Grid-forming technologies have been demonstrated on small islands and in “large-scale system studies,” she said. “So, from the technology perspective, what I want to say is, just as the grid evolves and we define what the grid needs ― we define it in technology-neutral terms ― technology will step up and provide.” 

Clean, Firm Emerging

But the Energy Innovation report also acknowledges that a significant gap exists between IBRs’ technical capabilities and industry confidence in their ability to deliver when needed in real life.  

“Developers must be disciplined to program their resources to ride through a voltage event [even] if such a setting should compromise their asset or their operating revenues,” the report says. Similarly, utilities and grid operators need to “quantify and understand how IBRs respond during a grid emergency” and ensure appropriate compensation in cases where they “provide a superior response.” 

At present, utilities, grid operators and the Trump administration are looking to natural gas and nuclear to respond to what they see as a looming reliability crisis, while characterizing renewables as intermittent and unreliable. 

In his opening remarks at a March 25 congressional hearing on grid reliability, Rep. Bob Latta (R-Ohio) said EPA regulations limiting emissions from power plants were driving early retirements of dispatchable baseload power. 

“Significant subsidies for intermittent generation undermine the economics of baseload, or on-demand, dispatchable generation resources that are essential to keeping the lights on,” Latta said.  

Speakers at the Energy Innovation webinar offered two potential low- or no-carbon solutions.  

First, demand-side management can provide varied options for improving grid reliability, O’Connell said.  

“We don’t want to just focus on the supply side. … It used to be hard to sort of have load that was responsive to price or other kinds of signals, but now we’ve got smart thermostats; we’ve got customer-sited batteries; we’ve got EV charging,” he said. “Really, this is a load that can be controlled and respond to market signals. This is a really important way that we’re going to be able to meet our reliability [needs].” 

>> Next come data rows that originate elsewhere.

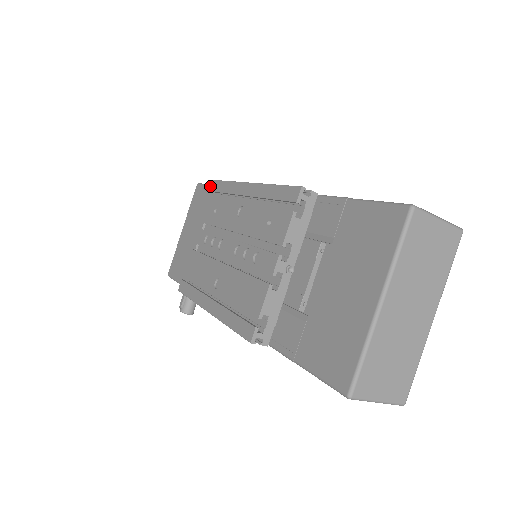
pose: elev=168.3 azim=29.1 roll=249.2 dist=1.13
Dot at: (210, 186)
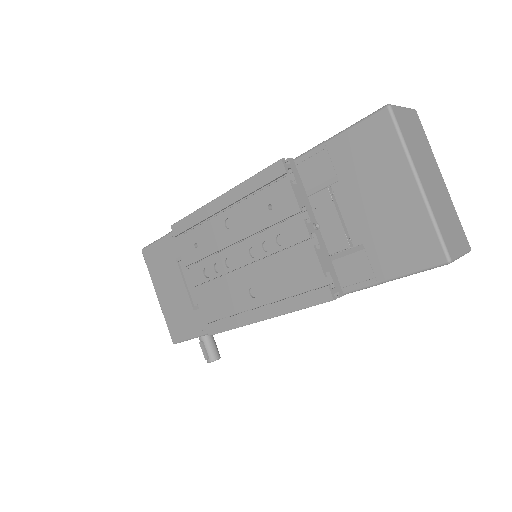
Dot at: (161, 240)
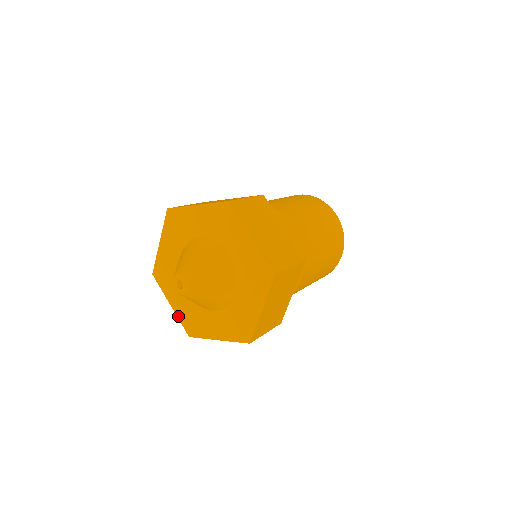
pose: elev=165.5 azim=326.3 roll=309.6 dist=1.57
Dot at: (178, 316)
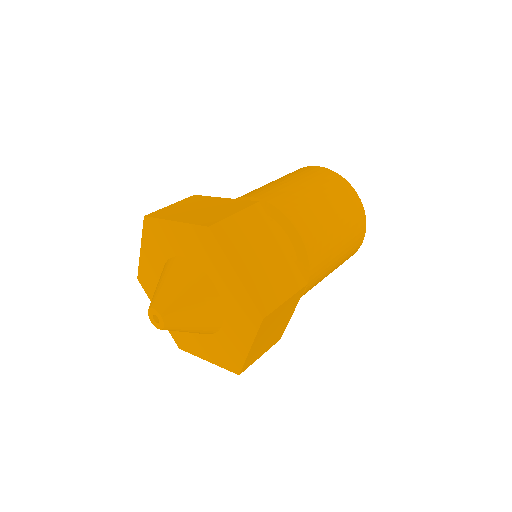
Dot at: occluded
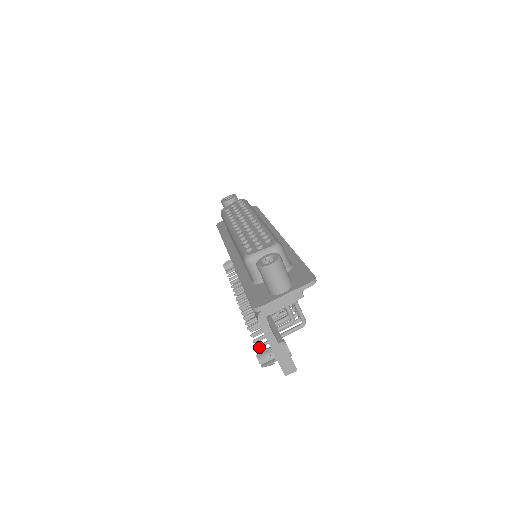
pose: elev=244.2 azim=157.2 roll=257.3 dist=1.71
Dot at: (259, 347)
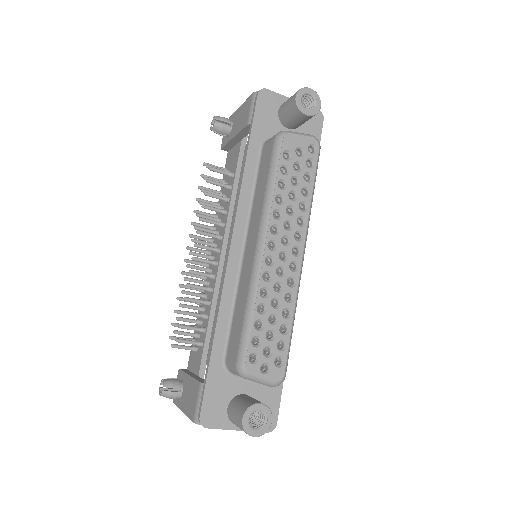
Dot at: (172, 339)
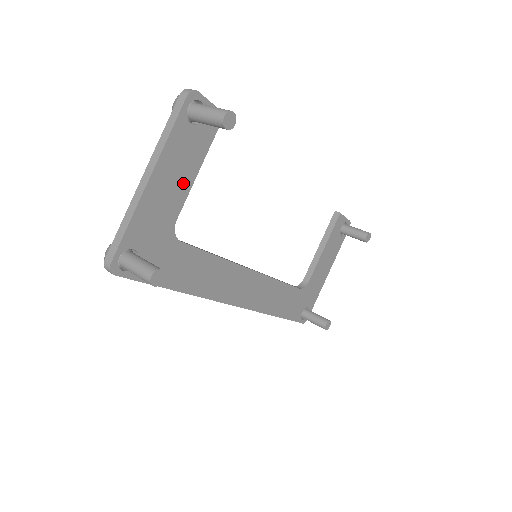
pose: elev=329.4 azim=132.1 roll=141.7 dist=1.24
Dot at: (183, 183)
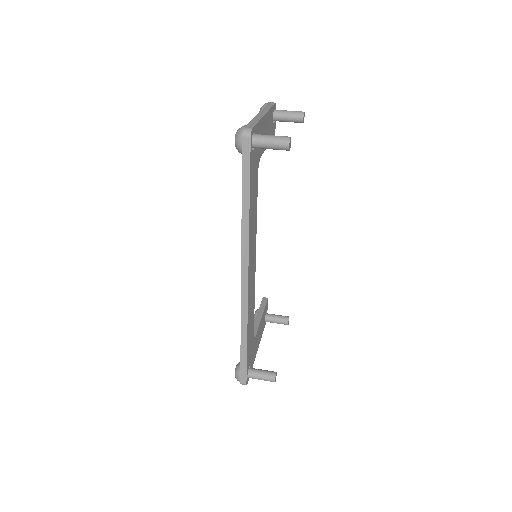
Dot at: occluded
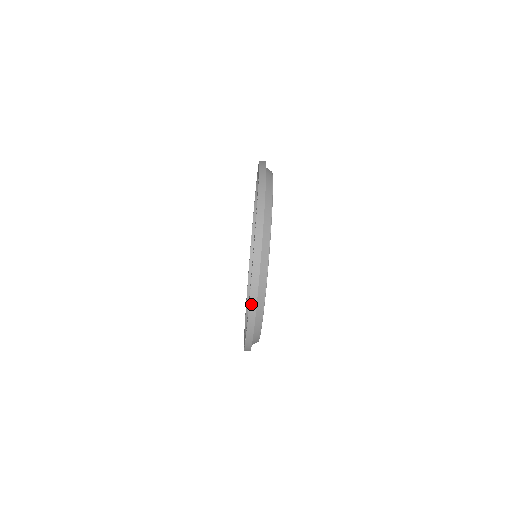
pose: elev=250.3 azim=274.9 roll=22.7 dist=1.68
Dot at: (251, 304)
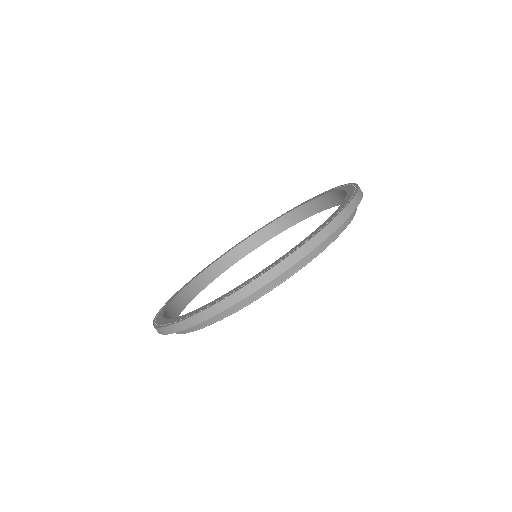
Dot at: occluded
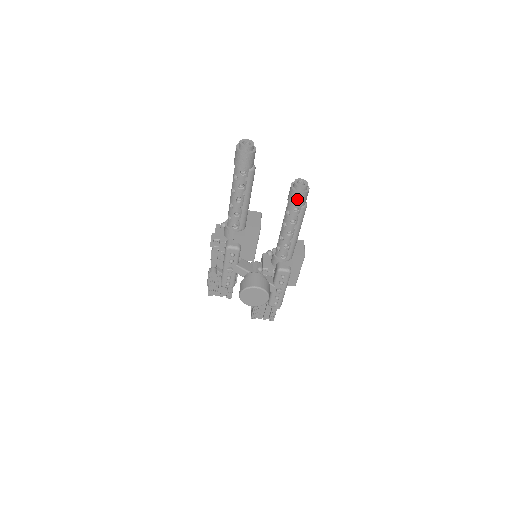
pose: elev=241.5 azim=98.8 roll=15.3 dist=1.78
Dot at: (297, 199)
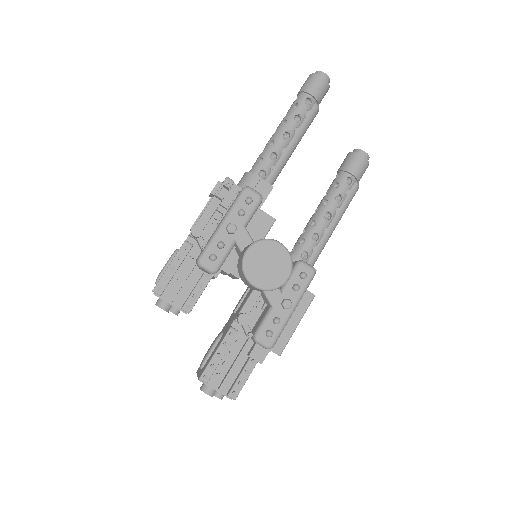
Dot at: (356, 164)
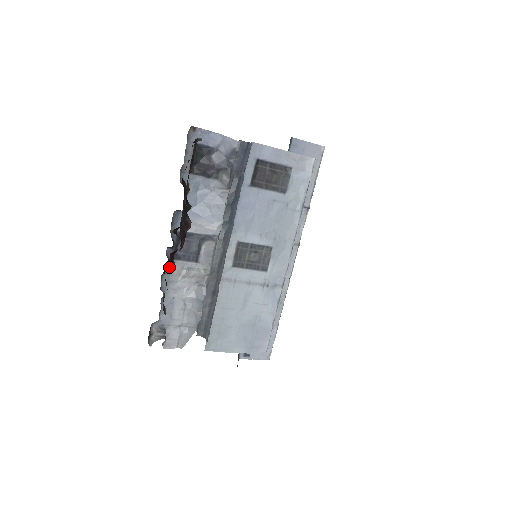
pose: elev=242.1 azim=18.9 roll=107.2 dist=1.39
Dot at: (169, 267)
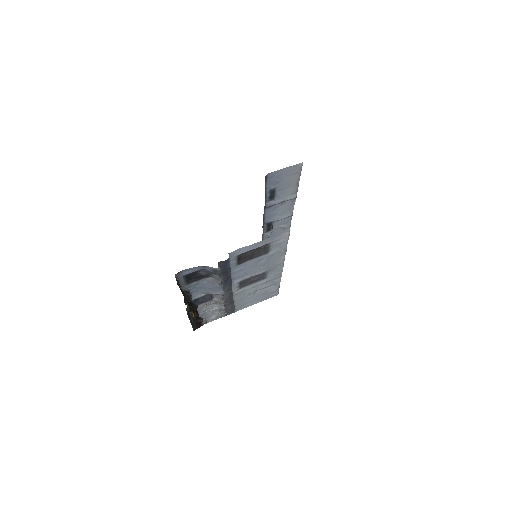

Wilson Ricks, a doctoral researcher at Princeton University, pointed to the second solution: emerging clean, firm technologies, including long-duration energy storage, next-generation nuclear and geothermal, and fossil fuel generation with carbon capture and storage.  

Rising amounts of renewables on the system are flipping seasonal demand peaks from hot summer afternoons, when renewables tend to be plentiful, to cold winter mornings, when they are not. “Current batteries are not necessarily a cost-effective solution to very long periods of low wind and solar output,” Ricks said. 

“There’s a whole suite of emerging technologies that are designed to help fill these very rare but important gaps and ensure a 100% reliable, clean system,” he said.  

The catch, Ricks said, is that all the promising technologies are still in early stages of development and commercialization and are very expensive. Demonstration projects are in the works, he said, but “ensuring the success of at least some of these projects is going to be crucial to ensuring the availability of a portfolio of clean firm resources that we’re going to need for 100% reliability.” 

Getting clean, firm generation to commercial scale could also change the role of always-on baseload power as a foundation of reliability. While it will always be needed and valuable in some circumstances, “baseload has not been a panacea in the past,” Ricks said. “It’s only one portion of our grid. We still have fluctuating demand, and baseload generators don’t meet that. It’s certainly not the end-all, be-all of reliability going forward.”